Ineffective portions of a cash flow hedging derivative’s change in fair value are recognized currently in earnings as other income (expense). If a derivative instrument no longer qualifies as a cash flow hedge, hedge accounting is discontinued and the gain or loss that was recorded in other comprehensive income is recognized over the period anticipated in the original hedge transaction.

Asset Retirement Obligations—Effective January 1, 2003, we adopted SFAS 143 (see Note C). SFAS 143 applies to obligations associated with the retirement of tangible long-lived assets that result from the acquisition, construction and development of the assets. SFAS 143 requires that we record the fair value of a liability for an asset retirement obligation in the period in which it is incurred and a corresponding increase in the carrying amount of the related long-lived asset.

Commitments and Contingencies—Liabilities for loss contingencies, including environmental remediation costs, arising from claims, assessments, litigation, fines and penalties, and other sources are recorded when it is probable that a liability has been incurred and the amount of the assessment and/or remediation can be reasonably estimated. Recoveries from third parties, which are probable of realization, are separately recorded, and are not offset against the related environmental liability.

------------------------------------------------

• _Tasks for this exercise_:
(1) Summarize the accounting policies excerpt in three sentences.
(2) Turn the paragraph of the accounting policies excerpt that begins "Commitments and Contingencies" into a short bulleted list that keeps its main facts.
(3) Continue the accounting policies excerpt from its last sentence.
The entries come from a separate source.

• _Page-level text extractions_:
------------------------------------------------

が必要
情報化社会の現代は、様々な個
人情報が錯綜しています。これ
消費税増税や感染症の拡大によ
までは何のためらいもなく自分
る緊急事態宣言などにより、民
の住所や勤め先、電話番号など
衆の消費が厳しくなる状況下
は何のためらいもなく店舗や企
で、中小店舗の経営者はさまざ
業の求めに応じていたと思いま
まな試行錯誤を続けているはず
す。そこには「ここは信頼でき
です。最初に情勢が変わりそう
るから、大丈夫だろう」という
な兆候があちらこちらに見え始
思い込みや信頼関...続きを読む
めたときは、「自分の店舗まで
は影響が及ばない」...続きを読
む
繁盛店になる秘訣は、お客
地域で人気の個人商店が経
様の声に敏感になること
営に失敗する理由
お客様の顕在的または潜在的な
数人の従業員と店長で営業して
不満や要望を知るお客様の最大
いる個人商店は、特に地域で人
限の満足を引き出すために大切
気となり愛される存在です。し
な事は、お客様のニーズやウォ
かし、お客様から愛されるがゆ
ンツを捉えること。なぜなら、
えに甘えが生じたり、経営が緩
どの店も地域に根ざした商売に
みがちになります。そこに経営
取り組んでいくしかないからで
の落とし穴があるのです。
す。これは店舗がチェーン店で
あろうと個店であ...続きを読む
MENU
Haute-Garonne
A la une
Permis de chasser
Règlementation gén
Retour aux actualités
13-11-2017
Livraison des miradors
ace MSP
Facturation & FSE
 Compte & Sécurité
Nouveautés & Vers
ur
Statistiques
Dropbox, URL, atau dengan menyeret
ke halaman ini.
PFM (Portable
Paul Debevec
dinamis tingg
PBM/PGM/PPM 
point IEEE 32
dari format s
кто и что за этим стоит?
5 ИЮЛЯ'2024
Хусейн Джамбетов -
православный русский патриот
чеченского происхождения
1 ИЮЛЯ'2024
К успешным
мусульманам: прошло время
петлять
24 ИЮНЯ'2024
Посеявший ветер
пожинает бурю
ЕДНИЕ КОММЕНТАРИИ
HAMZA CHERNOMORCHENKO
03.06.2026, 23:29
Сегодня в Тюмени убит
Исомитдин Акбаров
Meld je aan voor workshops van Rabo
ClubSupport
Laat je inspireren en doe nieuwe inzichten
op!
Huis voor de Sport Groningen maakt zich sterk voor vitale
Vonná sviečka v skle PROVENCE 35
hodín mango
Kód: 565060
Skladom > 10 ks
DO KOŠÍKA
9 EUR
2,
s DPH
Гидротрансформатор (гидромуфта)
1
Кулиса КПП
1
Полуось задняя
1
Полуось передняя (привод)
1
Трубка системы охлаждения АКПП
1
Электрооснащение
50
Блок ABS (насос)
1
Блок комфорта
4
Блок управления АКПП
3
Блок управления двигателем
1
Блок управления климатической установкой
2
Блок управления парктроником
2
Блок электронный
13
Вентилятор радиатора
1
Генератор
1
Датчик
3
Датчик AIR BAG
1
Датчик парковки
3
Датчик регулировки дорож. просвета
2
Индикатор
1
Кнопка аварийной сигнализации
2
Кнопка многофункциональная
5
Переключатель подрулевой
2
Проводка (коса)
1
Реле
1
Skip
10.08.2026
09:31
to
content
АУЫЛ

------------------------------------------------

• _Results of the exercise_:
(1) Ineffective portions of a cash flow hedging derivative's change in fair value are recognized in earnings as other income (expense), and if the derivative no longer qualifies as a cash flow hedge, hedge accounting stops and the gain or loss recorded in other comprehensive income is recognized over the period anticipated in the original hedge transaction. Effective January 1, 2003, SFAS 143 was adopted, requiring the fair value of an asset retirement obligation liability to be recorded in the period incurred, along with a matching increase in the carrying amount of the related long-lived asset. Liabilities for loss contingencies, including environmental remediation costs, are recorded when a liability is probable and the amount can be reasonably estimated, while probable third-party recoveries are recorded separately and not offset against the environmental liability.

(2)
- Liabilities for loss contingencies, including environmental remediation costs, can arise from claims, assessments, litigation, fines and penalties, and other sources.
- They are recorded when a liability is probable and the amount of the assessment and/or remediation can be reasonably estimated.
- Recoveries from third parties that are probable of realization are recorded separately.
- These recoveries are not offset against the related environmental liability.

(3)
Concentration of Credit Risk—Due to the nature of the industry, we sell our oil and natural gas production to a limited number of purchasers and, accordingly, amounts receivable from such purchasers could be significant. For the year ended December 31, 2005, revenues from three purchasers accounted for 34%, 18% and 13% of oil and gas revenues. For the year ended December 31, 2004, revenues from two purchasers accounted for 45% and 15%, of oil and gas revenues. For the year ended December 31, 2003, revenues from two purchasers accounted for 47% and 25% of oil and gas revenues.

Stock Based Compensation—While SFAS No. 123, “Accounting for Stock-Based Compensation” (“SFAS 123”), permits entities to recognize as expense, over the vesting period, the fair value of all stock-based awards on the date of grant, it also allows entities to continue to apply the provisions of APB Opinion No. 25, “Accounting for Stock Issued to Employees” (“APB 25”), and provide pro forma net income and pro forma earnings per share and other disclosures for employee stock option grants made in 1995 and future years as if the fair-value-based method defined in SFAS 123 had been applied. We have elected to continue to apply the provisions of APB 25 and provide the disclosure provisions of SFAS 123. For stock based compensation that vests on a prorata basis where the award is fixed at the grant date, we have elected to amortize those costs using straight line method over the life of the award.

 

19


GOODRICH PETROLEUM CORPORATION AND SUBSIDIARIES

NOTES TO CONSOLIDATED FINANCIAL STATEMENTS

 

We apply APB 25 in accounting for our plans and, accordingly, no compensation cost has been recognized for our stock options in the financial statements. Had we determined compensation cost based on the fair value at the grant date for our stock options under SFAS 123, our net income (loss) would have been reduced to the pro forma amounts indicated below (in thousands, except per share data):

 

     Year Ended December 31,  
     2005     2004     2003  

Net income (loss) as reported

   $ (17,450 )   $ 18,527     $ 3,717  

Add: Restricted stock compensation expense included in net income, net of tax

     743       579       155  

Deduct: Stock based compensation expense at fair value, net of tax

     (1,236 )     (609 )     (196 )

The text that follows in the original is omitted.